Alors oui, c’est un roman qui pose les bases d’un univers mais sans jamais rester statique – Sophie doit s’acclimater, à ce nouveau monde, mais aussi, déjà, affronter ses adversaires tout en découvrant sa véritable nature, que personne ne connaît véritablement. Il est des personnes qui n’ont pas envie qu’elle soit là, il en est d’autres qui sont toutes prêtes à la récupérer. Pour en faire quoi ? Oui, Sophie se retrouve à peine considérée comme un être vivant, plutôt comme une arme en puissance.

Sophie aura-t-elle au moins des moments d’apaisement ? Pas vraiment. Elle fait en tout cas preuve d’une grande maturité, d’un grand sens de la réflexion, que bien des adultes n’ont pas encore – et j’aime assez que l’auteur ait construit un personnage aussi riche.

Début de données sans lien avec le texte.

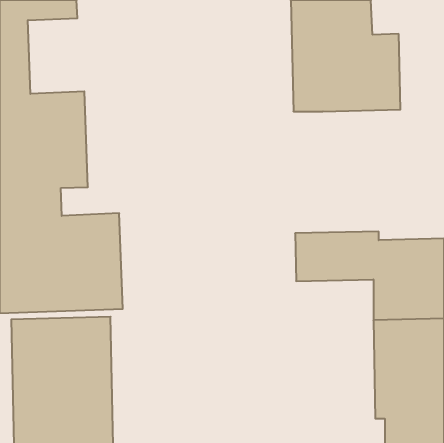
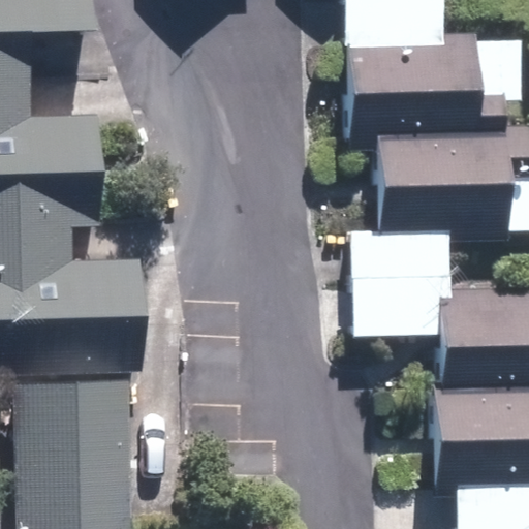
building: none -> [349,132,507,279]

Bref, un premier tome très agréable à lire, que je recommande à tous les amateurs de fantasy.

 

La variée était en noir de Jean Failler

Présentation de l’éditeur :

Voici Mary Lester plongée dans le monde étrange des marais de Brière dans le cadre – voulu par un ministre – d’une coopération avec la gendarmerie. Les gendarmes l’acceptent volontiers à condition qu’elle ne fasse pas de vagues et surtout, qu’elle ne se mêle pas d’enquêter sur les incendies qui ravagent des maisons de  » hors venus  » au marais. Évidemment, il suffit d’interdire quelque chose à Mary pour qu’elle ait envie de le faire. Elle ne tarde pas à découvrir que ce qui se passe sur l’Ile aux Vierges est bien plus grave que les incendies, et à s’intéresser à un personnage louche et à sa compagne. Des gens qui ont le bras long, au point de pouvoir empêcher Mary de mener son enquête à bien ? Ils auraient tort de le croire…

Mon avis : 

C’est un livre inquiétant. Si, si, je vous le dis. Il est inquiétant à plus d’un titre. Certes, il faut le replacer dans son époque, celle où le premier ministre d’alors voulait prouver la bonne collaboration entre la gendarmerie et la police : Mary Lester est donc envoyée dans les Marais de Brière pour être la caution politique de cette belle entente. Si vous avez déjà lu une enquête de Mary Lester, vous devez savoir qu’elle n’a vraiment rien qu’une « caution », et tout d’une enquêtrice qui veut mener à bien ses enquêtes. Pas si simple puisqu’un charmant personnage sévit, effraie quasiment tout le monde, au point que personne n’ose porter plainte, et que la gendarmerie laisse faire – surtout ne pas faire de vague !
Ce qui est inquiétant aussi, si vous lisez la couverture, est que le roman est signé « Mary Lester », et non « Jean Failler ». Pourquoi ? L’auteur a été condamné en diffamation pour un de ses précédents romans, parce qu’une personne s’est reconnue dans l’ouvrage – plusieurs mêmes, si j’en crois l’article que j’ai lu à ce sujet. Quid de la liberté de l’écrivain ? Pas gagné, si j’ose dire.
Cette vingt-cinquième enquête nous emmène dans les marais de la Brière où des incendies ont lieu, de manière inexpliquée – enfin, pas pour tout le monde. On sait, on n’a pas de preuve, et en France, on ne peut pas condamner sans preuves. Heureusement, me direz-vous. Je suis bien d’accord. Je dis simplement que pour pouvoir faire cesser ces exactions, il faut aussi se donner les moyens d’enquêter, faire cesser la peur, oser aussi se poser les bonnes questions. Tant que les victimes n’oseront pas porter plainte, tant qu’elles seront terrorisées par leur bourreau, tant que les violences conjugales seront traitées comme de simples disputes causées par la jalousie. Je parlai d’actualité plus haut : force est de constater que les choses n’ont guère changé depuis la publication de ce roman en 2004.
Pas une enquête facile pour Mary Lester, non seulement parce qu’elle est un peu seule contre tous, mais aussi parce qu’un homme ne peut bénéficier d’une telle immunité sans être protégé. Qu’est-ce qui peut bien se passer dans ses marais pour qu’on lui laisse faire sa loi ?
Ce que découvre Mary Lester est tout sauf reluisant. Il est de bonnes personnes. Il en est d’autres qui savent tirer le meilleur, pour eux, de la misère humaine.Cela se passe près de chez nous, il faut simplement ne pas fermer les yeux.